Томас. Но позволь, в сущности Ансельм ничем от нас не разнится; просто он сдвигает акценты.

Йозеф. Впору тебе посочувствовать. Он ведь, кажется, и вправду боится... ну... гм... зайти чересчур далеко. Конечно, такое не очень-то укладывается в голове. Тем более что у него есть жена. Но, как правило, он, похоже, в самом деле испытывает при этом необычайное потрясение. Вместо женщины с ним вдруг фамильярничает человек! В нем разражается экзальтированный кризис, отсюда и эти патологически злобные поступки. Он предпочитает внушать ей, что она должна "терпеть мои притязания", пусть даже ценой его "страданий"!

Томас. Значит, ты совершенно уверен, что для него речь идет исключительно о дружбе. Конечно, тогда можно ненароком и преступить границу.

Йозеф. Штадер - детектив, ну, ты знаешь, - выдвинул замечательную теорию: если б дело зашло дальше, они бы никуда не уехали. Ведь в подобных случаях опасаются шума... И клянусь, будь он по крайней мере мужчиной, я бы знал, что делать! Но он извращенец, психопат, тряпка, баба! (Расхаживая туда-сюда, пытается успокоиться.) А ты, Томас, ты доверчиво любишь женщину, она же, заразившись этой дурью, отдает твою честь на поругание тому, кто ее этой заразой наделил...

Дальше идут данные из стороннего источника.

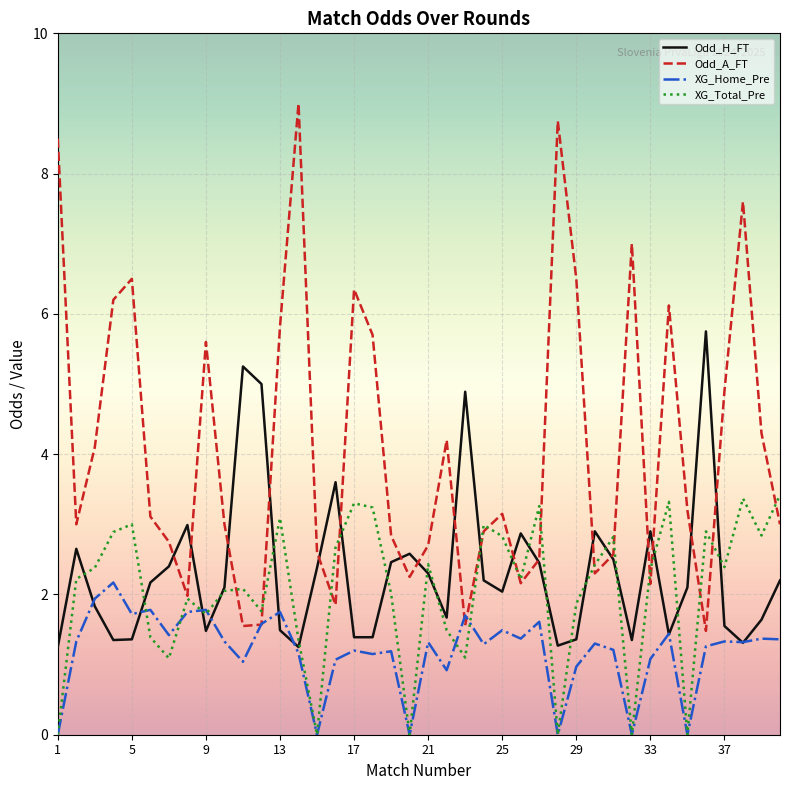

Is this an area chart (filled region under the line)?

No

Томас. В письме я готовил тебя к встрече с почти непредсказуемыми людьми.

Йозеф. И выставил меня ретроградом, в твоей совершенно никчемной моральной теории; занялся не своим делом - и вот, изволь видеть, практический результат. Хотя, по-моему, ты стыдишься этого промаха; факты принесли мне больше удовлетворения, чем все твои потуги. Ведь тем временем ты успел убедиться, что сведения правильные?